### TRY IT
In the records below, some lines hold the word "jsou". Copy each of those lines.

= = =

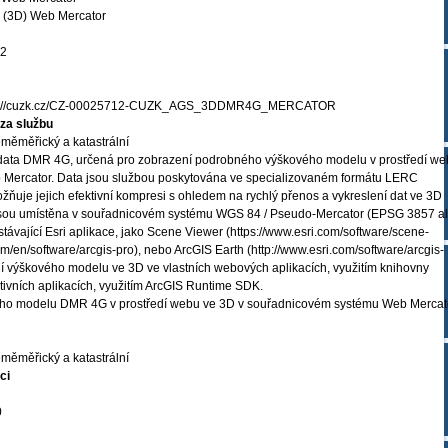
(3D) Web Mercator
02
s://cuzk.cz/CZ-00025712-CUZK_AGS_3DDMR4G_MERCATOR
za službu
měměřický a katastrální
 data DMR 4G, určená pro zobrazení podrobného výškového modelu v prostředí w
 Mercator. Data jsou službou poskytována ve specializovaném formátu LERC
umožňuje jejich efektivní kompresi s ohledem na rychlý přenos a vykreslení dat ve 3D
u jsou umístěna v souřadnicovém systému WGS 84 / Pseudo-Mercator (EPSG 3857 al
stávající Esri aplikace, jako Scene Viewer (https://www.esri.com/software/scene-
om/en/software/arcgis-pro), nebo ArcGIS Earth (http://www.esri.com/software/arcgis-
ení výškového modelu ve 3D ve vlastních webových aplikacích, využitím knihovny
ativních aplikacích, využitím ArcGIS Runtime SDK.
ho modelu DMR 4G v prostředí webu ve 3D v souřadnicovém systému Web Mercato
měměřický a katastrální
ci
0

= = =

### SOLVED EXERCISE
 Mercator. Data jsou službou poskytována ve specializovaném formátu LERC
u jsou umístěna v souřadnicovém systému WGS 84 / Pseudo-Mercator (EPSG 3857 al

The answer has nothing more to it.